Как широкая баба, навалится на тебя Сухаревка — недаром славится Москва «своих базаров бабьей шириной»; плещется злой, мелководный торг в зелено-желтых трактирных берегах; слева же подковой разбежался пустой шереметевский двор, здание легкое, крылатое, как белая девическая ступня.
Базар, как поле, засеянное вразбивку то рожью, то овсом, то гречью, — размежеван, разлинован, изрезан тропинками, и, закрыв глаза, по запахам, по испарениям можно сказать, какие грядки ты проходишь.
То запах свежей убоины мускусом и здоровьем ударяет в голову — запах животных трупов, — не страшный, потому что мы не хотим понимать его значение; то квадратный запах дубленой кожи, запах ярма и труда, — и тот же, но смягченный и плутоватый запах сапожного товара; то метелочками петрушки и сельдерея щекочущий невинный запах зеленных рядов, сытый и круглый запах рядов молочных.
Я видел тифлисский майдан и черные базары Баку, разгоряченные, лукавые, но в подвижной и страстной выразительности всегда человеческие лица грузинских, армянских и тюркских купцов, — но нигде никогда не видел ничего похожего на ничтожество и однообразие лиц Сухаревских торгашей. Это какая-то помесь хорька и человека, подлинно «убогая» славянщина. Словно эти хитрые глазки, эти маленькие уши, эти волчьи лбы, этот кустарный румянец на щеку выдавались им всем поровну в свертках оберточной бумаги.
Муж от долгого сожительства становится похожим на жену. Если присмотреться — и купец похож на свой товар: всех спокойней и благообразней лабазники: все текуче — один хлеб остается.

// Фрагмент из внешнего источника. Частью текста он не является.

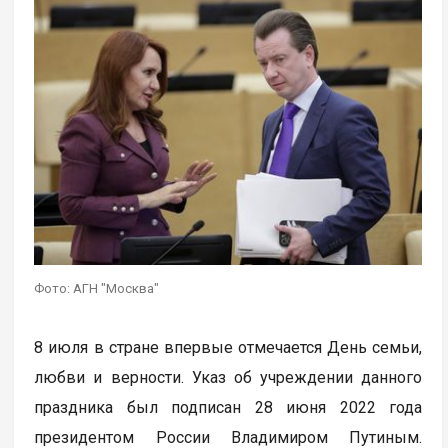
Фото: АГН "Москва"
8 июля в стране впервые отмечается День семьи,
любви и верности. Указ об учреждении данного
праздника был подписан 28 июня 2022 года
президентом России Владимиром Путиным.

Лица мясников говорят о сметке первобытного хирурга. Они сложнее, подвижнее, добродушнее: мускульная игра, неизбежно сопровождающая их работу свежевания туш, и рубка сплеча, на глазомер, — наложили на них свой отпечаток.
Женщины-мануфактурщицы, торгующие булавочной мелочью, заострили лица и поджали тонкие губы.
Тут же шныряют какие-то кавказские чертенята, с блаженным смехом ковыряющие ваксу.